Undoubtedly, seeing the migrant workers struggle to make their ends meet is a dreadful sight. However, there exists a group of invisible sufferers in our society whose voices are often left unheard; the Women. The United Nations had earlier cautioned the world about the ‘global upsurge in the number of domestic cases’ by calling the pandemic a ‘Shadow Pandemic.’ This has brought the issue of domestic violence to the forefront. Domestic Violence (Offence and Punishment) Act of 2066 (2009) defines domestic violence as a form of physical, mental, sexual, or economic harm and includes acts of reprimand or emotional harm. The act allows any person who knows any such action being committed or likely to be committed can lodge a complaint with a police officer, National Commission for Women, or any other local body.

This sudden upsurge results from the gender insensitive lockdown policy of the state, which has forced women to live with their abusers. The basic assumption that Nepal’s government has been running with is that ‘Home is the safest place to prevent the spread of Covid-19’. However, as of May 19, 2020, WOREC Nepal has recorded 336 cases from 33 districts of violence against women and girls. Violence against women covers a spectrum of offences ranging from domestic abuse, social abuse, mental torture, child marriage, forced marriage, rape, attempt to rape, to murder, as, per the data published on their official website, among the recorded cases, 198 cases of domestic violence. In 66% of cases, the perpetrators were the intimate partner or the victim’s family member.

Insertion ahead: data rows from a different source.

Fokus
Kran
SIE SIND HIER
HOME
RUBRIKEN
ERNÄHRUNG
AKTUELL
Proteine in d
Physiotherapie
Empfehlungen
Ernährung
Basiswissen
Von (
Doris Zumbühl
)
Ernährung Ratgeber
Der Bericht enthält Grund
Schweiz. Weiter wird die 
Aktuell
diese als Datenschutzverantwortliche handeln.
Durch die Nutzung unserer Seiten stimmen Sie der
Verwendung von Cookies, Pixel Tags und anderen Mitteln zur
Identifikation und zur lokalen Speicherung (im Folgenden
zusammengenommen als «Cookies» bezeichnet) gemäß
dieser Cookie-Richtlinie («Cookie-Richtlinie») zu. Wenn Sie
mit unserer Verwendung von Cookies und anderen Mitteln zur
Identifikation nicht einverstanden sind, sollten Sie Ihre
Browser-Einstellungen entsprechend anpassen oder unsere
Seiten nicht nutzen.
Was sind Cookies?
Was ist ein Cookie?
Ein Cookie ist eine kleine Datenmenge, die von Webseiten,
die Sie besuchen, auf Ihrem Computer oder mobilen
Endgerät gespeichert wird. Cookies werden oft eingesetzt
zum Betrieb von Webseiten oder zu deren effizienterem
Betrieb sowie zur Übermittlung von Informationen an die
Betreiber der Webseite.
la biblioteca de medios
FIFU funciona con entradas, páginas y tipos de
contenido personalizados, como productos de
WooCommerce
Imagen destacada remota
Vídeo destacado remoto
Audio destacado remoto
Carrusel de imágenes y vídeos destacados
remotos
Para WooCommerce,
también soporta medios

These facts shed light on the deep-rooted patriarchy in our society and the life of hundreds of primary care-givers of our society. The reported rapid increase in the number of domestic violence cases can be due to a variety of cases, none of which can be justified. It is the state’s duty and the judiciary to protect the dignity of its citizens and ensure their security.

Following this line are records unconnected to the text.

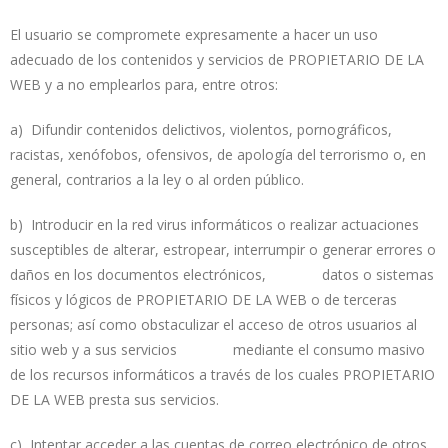
El usuario se compromete expresamente a hacer un uso
adecuado de los contenidos y servicios de PROPIETARIO DE LA
WEB y a no emplearlos para, entre otros:
a) Difundir contenidos delictivos, violentos, pornográficos,
racistas, xenófobos, ofensivos, de apología del terrorismo o, en
general, contrarios a la ley o al orden público.
b) Introducir en la red virus informáticos o realizar actuaciones
susceptibles de alterar, estropear, interrumpir o generar errores o
daños en los documentos electrónicos, datos o sistemas
físicos y lógicos de PROPIETARIO DE LA WEB o de terceras
personas; así como obstaculizar el acceso de otros usuarios al
sitio web y a sus servicios mediante el consumo masivo
de los recursos informáticos a través de los cuales PROPIETARIO
DE LA WEB presta sus servicios.
c) Intentar acceder a las cuentas de correo electrónico de otros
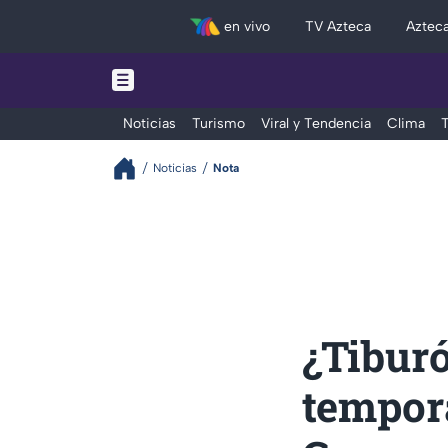
en vivo
TV Azteca
Aztec
Noticias
Turismo
Viral y Tendencia
Clima
T
Noticias
Nota
¿Tiburó
tempora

With nowhere else to go and limited access to the outside world, victims are trapped inside their homes with their abusive families. A lawyer, who has requested to maintain anonymity, had earlier disclosed that restriction on movement even across districts had forced police personnel to suggest reconciliation and rescue only those who had a grave threat to their lives.

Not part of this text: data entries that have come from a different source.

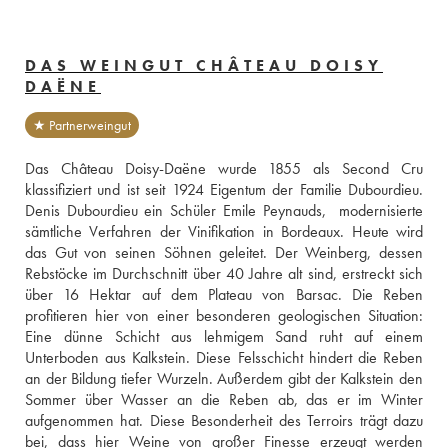
DAS WEINGUT CHÂTEAU DOISY
DAËNE
★ Partnerweingut
Das Château Doisy-Daëne wurde 1855 als Second Cru 
klassifiziert und ist seit 1924 Eigentum der Familie Dubourdieu. 
Denis Dubourdieu ein Schüler Emile Peynauds,  modernisierte 
sämtliche Verfahren der Vinifikation in Bordeaux. Heute wird 
das Gut von seinen Söhnen geleitet. Der Weinberg, dessen 
Rebstöcke im Durchschnitt über 40 Jahre alt sind, erstreckt sich 
über 16 Hektar auf dem Plateau von Barsac. Die Reben 
profitieren hier von einer besonderen geologischen Situation: 
Eine dünne Schicht aus lehmigem Sand ruht auf einem 
Unterboden aus Kalkstein. Diese Felsschicht hindert die Reben 
an der Bildung tiefer Wurzeln. Außerdem gibt der Kalkstein den 
Sommer über Wasser an die Reben ab, das er im Winter 
aufgenommen hat. Diese Besonderheit des Terroirs trägt dazu 
bei, dass hier Weine von großer Finesse erzeugt werden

This ‘shadow pandemic’ has proved the Nepalese state to be insensitive and inconsiderate. A government-mandated policy should be well-thought and processed, much before its implementation. The State did not consider the male-dominated society’s existing realities before declaring home the safest place and the ultimate solution for everyone to prevent the virus’s widespread spread. In a country where its masses have long lost hope from its unstable government, the judiciary is its only ray of hope. But the silence of the Supreme Court on this matter has surely failed the women of the country. The Judiciary should warn the executive of their inactions and be effectively enforcing the women’s fundamental rights.  Nothing should be stopping the otherwise pro-active body from taking up cognizance of matters suo motu.

Even in normal circumstances, sensitive and tabooed matters of violence and harassment are underreported; considering the lack of resources in this lockdown, the possibility of unreported cases is even higher. Real numbers will only be known after the lockdown is lifted. This is not to suggest that State and the country’s Apex court can continue to be mere silent spectators.